The recently-enacted 2010 HIRE Act includes several new foreign reporting requirements and penalties. These include:
Currently, holders of foreign accounts with a total value of over $10,000 must file a Report of Foreign Bank and Financial Accounts (Form TD F90-22.1), also known as FBAR reporting. For tax years beginning after March 18, 2010, individuals with foreign financial assets with a total value of $50,000 or more must also disclose these assets on a statement attached to their tax return. Individuals who fail to file this statement are subject to a penalty of $10,000 for the tax year. This penalty is in addition to any penalties for failure to file FBARs.
Note: FBARs are due June 30th.
Taxpayers should review their records to determine whether they have a reporting requirement for the 2009 reporting period. Failure to file penalties are $10,000.
Tax years beginning after March 18, 2010, the HIRE Act also imposes a penalty equal to 40 percent of the amount of any federal tax understatement that is attributable to an undisclosed financial asset as required above.
The HIRE Act imposes a minimum penalty of $10,000 for failure to file information returns related to certain foreign trust transactions, including the creation of a foreign trust, the transfer of money or property to a foreign trust, or the death of a U.S. owner of a foreign trust.
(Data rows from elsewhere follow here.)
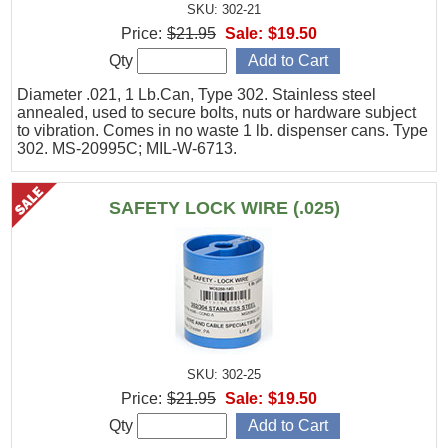
SKU: 302-21
Price:
$21.95
Sale:
$19.50
Qty
Diameter .021, 1 Lb.Can, Type 302. Stainless steel
annealed, used to secure bolts, nuts or hardware subject
to vibration. Comes in no waste 1 lb. dispenser cans. Type
302. MS-20995C; MIL-W-6713.
SAFETY LOCK WIRE (.025)
SKU: 302-25
Price:
$21.95
Sale:
$19.50
Qty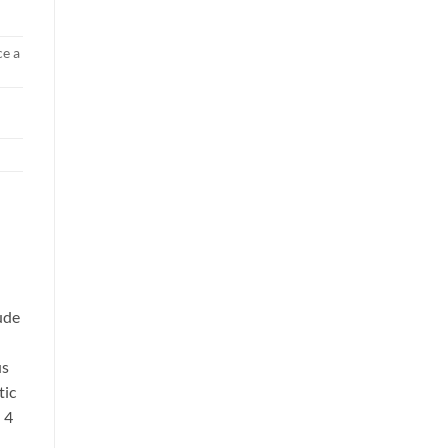
ce a
lude
us
tic
 4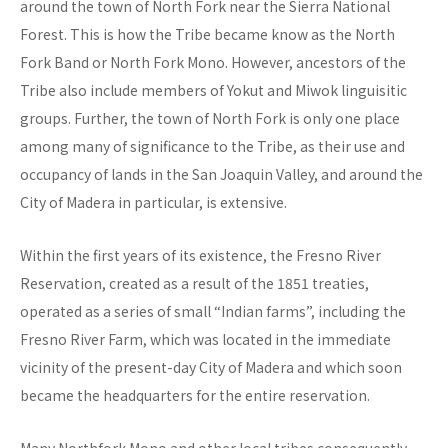
around the town of North Fork near the Sierra National
Forest. This is how the Tribe became know as the North
Fork Band or North Fork Mono. However, ancestors of the
Tribe also include members of Yokut and Miwok linguisitic
groups. Further, the town of North Fork is only one place
among many of significance to the Tribe, as their use and
occupancy of lands in the San Joaquin Valley, and around the
City of Madera in particular, is extensive.
Within the first years of its existence, the Fresno River
Reservation, created as a result of the 1851 treaties,
operated as a series of small “Indian farms”, including the
Fresno River Farm, which was located in the immediate
vicinity of the present-day City of Madera and which soon
became the headquarters for the entire reservation.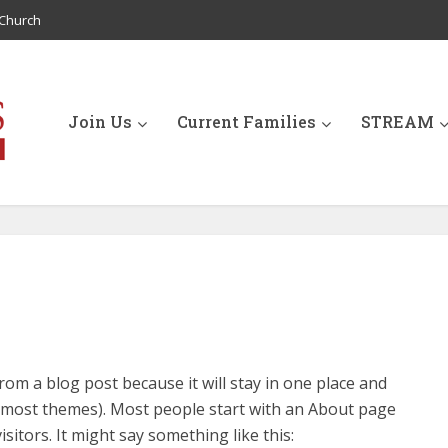
Church
Join Us
Current Families
STREAM
from a blog post because it will stay in one place and
in most themes). Most people start with an About page
isitors. It might say something like this: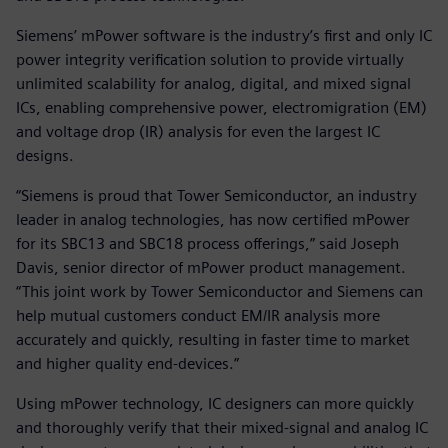
Siemens’ mPower software is the industry’s first and only IC
power integrity verification solution to provide virtually
unlimited scalability for analog, digital, and mixed signal
ICs, enabling comprehensive power, electromigration (EM)
and voltage drop (IR) analysis for even the largest IC
designs.
“Siemens is proud that Tower Semiconductor, an industry
leader in analog technologies, has now certified mPower
for its SBC13 and SBC18 process offerings,” said Joseph
Davis, senior director of mPower product management.
“This joint work by Tower Semiconductor and Siemens can
help mutual customers conduct EM/IR analysis more
accurately and quickly, resulting in faster time to market
and higher quality end-devices.”
Using mPower technology, IC designers can more quickly
and thoroughly verify that their mixed-signal and analog IC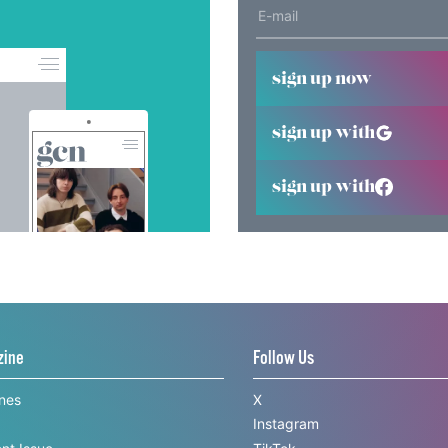
sign up now
sign up with
sign up with
zine
Follow Us
ines
X
Instagram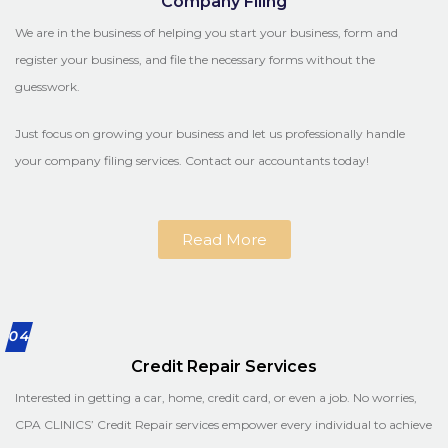
Company Filing
We are in the business of helping you start your business, form and
register your business, and file the necessary forms without the
guesswork.
Just focus on growing your business and let us professionally handle
your company filing services. Contact our accountants today!
Read More
04
Credit Repair Services
Interested in getting a car, home, credit card, or even a job. No worries,
CPA CLINICS’ Credit Repair services empower every individual to achieve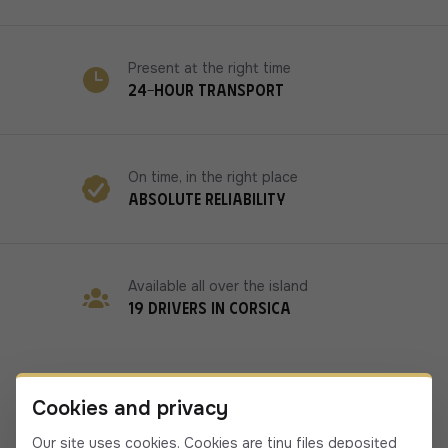
Present at the right time
24-hour transport
On time, in the right place
Absolute reliability
Available all over the island
19 drivers in Corsica
Cookies and privacy
Our site uses cookies. Cookies are tiny files deposited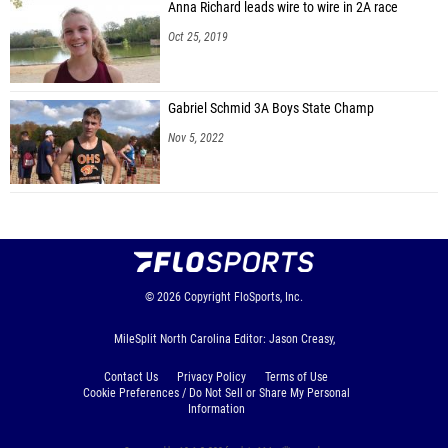
Anna Richard leads wire to wire in 2A race
Oct 25, 2019
Gabriel Schmid 3A Boys State Champ
Nov 5, 2022
© 2026
Copyright
FloSports, Inc.
MileSplit North Carolina Editor: Jason Creasy,
Contact Us
Privacy Policy
Terms of Use
Cookie Preferences / Do Not Sell or Share My Personal
Information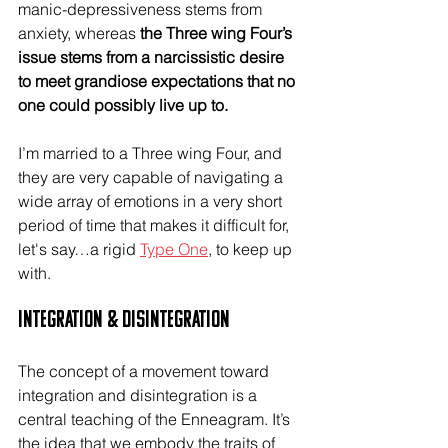
manic-depressiveness stems from 
anxiety, whereas 
the Three wing Four’s 
issue stems from a narcissistic desire 
to meet grandiose expectations that no 
one could possibly live up to.
I’m married to a Three wing Four, and 
they are very capable of navigating a 
wide array of emotions in a very short 
period of time that makes it difficult for, 
let's say…a rigid 
Type One
, to keep up 
with.
Integration & Disintegration
The concept of a movement toward 
integration and disintegration is a 
central teaching of the Enneagram. It’s 
the idea that we embody the traits of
The penalty for failure to file these returns is 35 percent of the amount required to be disclosed on the return. Previously, if the IRS learned of an undisclosed foreign trust, but could not determine the amount required to be disclosed on its return, it could not impose a penalty. The new minimum penalty applies to notices and returns required to be filed after December 31, 2009.
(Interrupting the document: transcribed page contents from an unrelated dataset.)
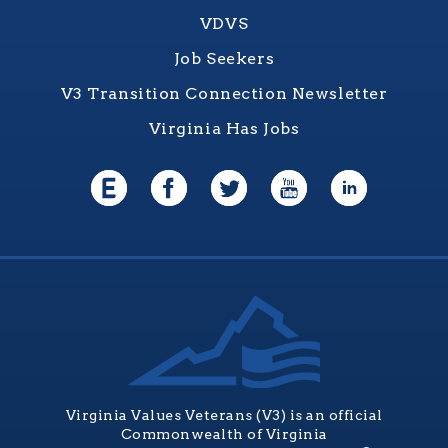
VDVS
Job Seekers
V3 Transition Connection Newsletter
Virginia Has Jobs
Virginia Values Veterans (V3) is an official
Commonwealth of Virginia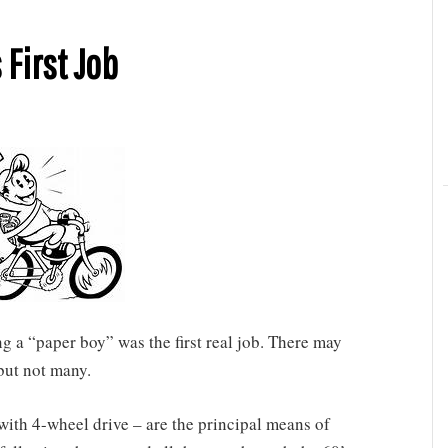
 First Job
a “paper boy” was the first real job. There may
 but not many.
with 4-wheel drive – are the principal means of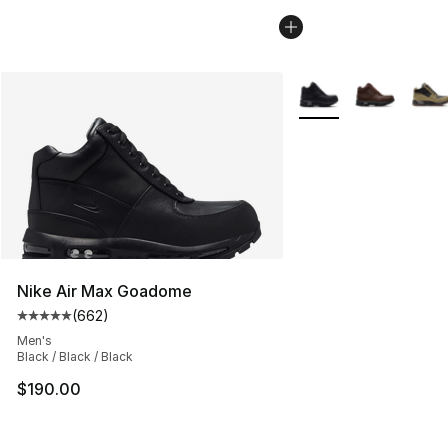
More Colors Availabl
Nike Air Max Goadome
(
662
)
Average customer rating - [5 out of 5 stars], 662 revie
Men's
Black / Black / Black
$190.00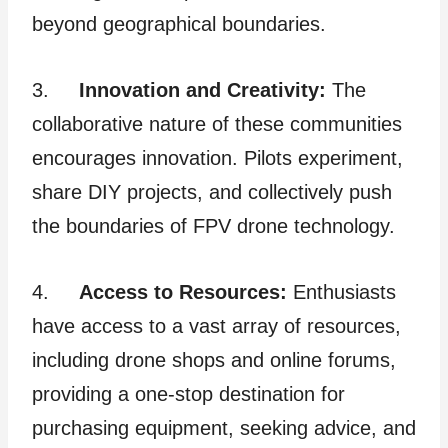
beyond geographical boundaries.
3.
Innovation and Creativity:
The
collaborative nature of these communities
encourages innovation. Pilots experiment,
share DIY projects, and collectively push
the boundaries of FPV drone technology.
4.
Access to Resources:
Enthusiasts
have access to a vast array of resources,
including drone shops and online forums,
providing a one-stop destination for
purchasing equipment, seeking advice, and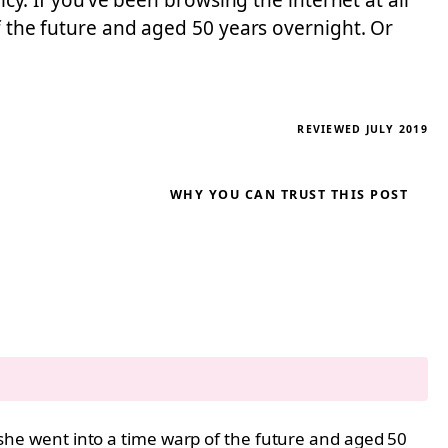
icy. If you’ve been browsing the internet at all
of the future and aged 50 years overnight. Or
REVIEWED JULY 2019
WHY YOU CAN TRUST THIS POST
e she went into a time warp of the future and aged 50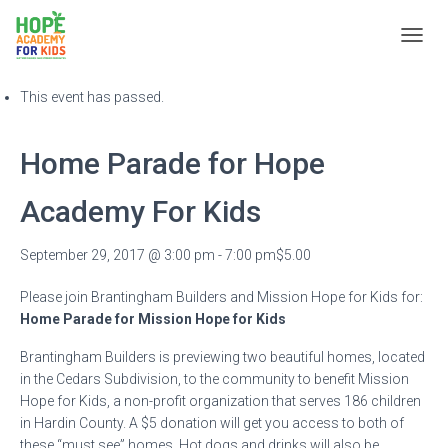
T
« All Events
O
G
This event has passed.
G
L
E
Home Parade for Hope
N
A
Academy For Kids
V
I
G
September 29, 2017 @ 3:00 pm
-
7:00 pm
$5.00
A
T
Please join Brantingham Builders and Mission Hope for Kids for:
I
O
Home Parade for Mission Hope for Kids
N
Brantingham Builders is previewing two beautiful homes, located
in the Cedars Subdivision, to the community to benefit Mission
Hope for Kids, a non-profit organization that serves 186 children
in Hardin County. A $5 donation will get you access to both of
these “must see” homes. Hot dogs and drinks will also be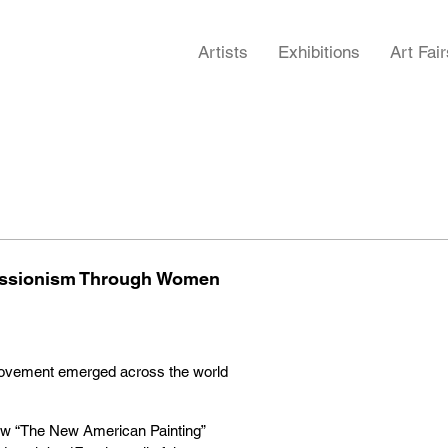
Artists
Exhibitions
Art Fair
pressionism Through Women
 movement emerged across the world
w “The New American Painting”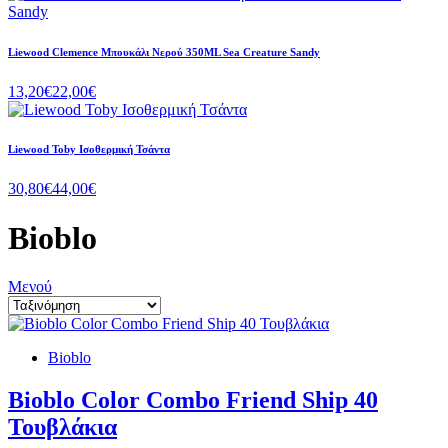
Liewood Clemence Μπουκάλι Νερού 350ML Sea Creature Sandy
13,20€
22,00€
Liewood Toby Ισοθερμική Τσάντα
30,80€
44,00€
Bioblo
Μενού
Bioblo
Bioblo Color Combo Friend Ship 40
Τουβλάκια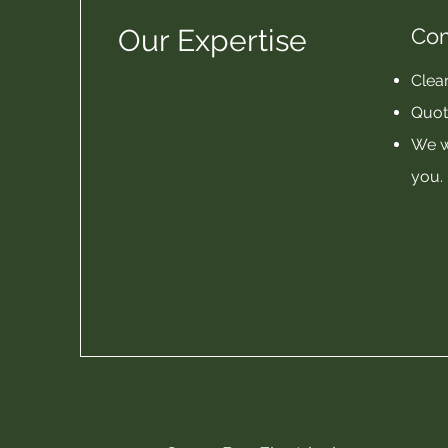
Our Expertise
Co
Clear
Quot
We w
you.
The Hire Act requires each U.S. shareholder of a PFIC to file a new information return unless the IRS specifies otherwise. This requirement is effective March 18, 2010.
The HIRE Act allows the IRS to treat a foreign trust as having a U.S. beneficiary if a U.S. person directly or indirectly transfers property to the foreign trust. The U.S. person may rebut this presumption by demonstrating that under the terms of the trust, (1) no part of the trust may be paid or accumulated during the year for the benefit of a U.S. person (2) that if the trust were terminated during the year, no part of the trust could be paid to a U.S. person, (3) and that such person provides any additional information as IRS may require with respect to such transfer. This presumption applies to transfers of property after March 18, 2010.
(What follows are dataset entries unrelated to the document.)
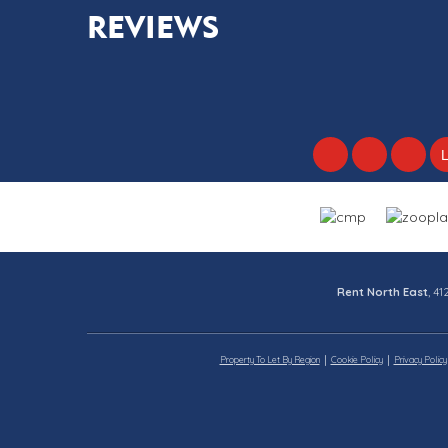
REVIEWS
Rent North East
, 4
Property To Let By Region
Cookie Policy
Privacy Policy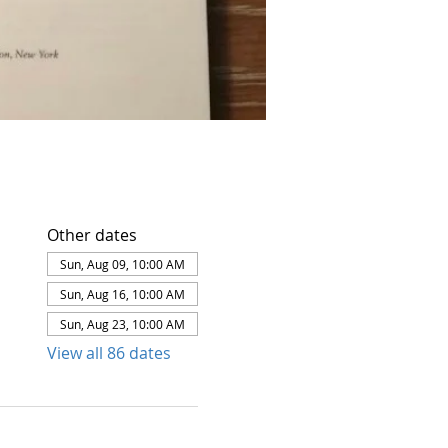
Other dates
Sun, Aug 09, 10:00 AM
Sun, Aug 16, 10:00 AM
Sun, Aug 23, 10:00 AM
View all 86 dates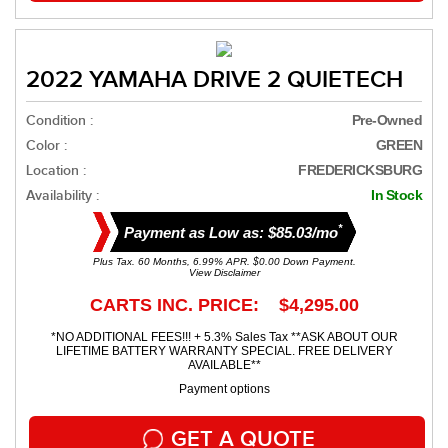
2022 YAMAHA DRIVE 2 QUIETECH
Condition :
Pre-Owned
Color :
GREEN
Location :
FREDERICKSBURG
Availability :
In Stock
*
Payment as Low as: $85.03/mo
Plus Tax. 60 Months, 6.99% APR. $0.00 Down Payment.
View Disclaimer
CARTS INC. PRICE: $4,295.00
*NO ADDITIONAL FEES!!! + 5.3% Sales Tax **ASK ABOUT OUR
LIFETIME BATTERY WARRANTY SPECIAL. FREE DELIVERY
AVAILABLE**
Payment options
GET A QUOTE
The HIRE Act clarifies that a foreign trust will be treated as having a U.S. beneficiary if (1) any person has discretion to determine the beneficiaries of the trust unless the terms of the trust specifically identify the class of beneficiaries and none of those beneficiaries are U.S. persons or (2) any written, oral, or other agreement could result in a beneficiary of the trust being a U.S. person. The Act also clarifies that the use of any trust property will be treated as a payment from the trust in the amount of the fair market value of such use.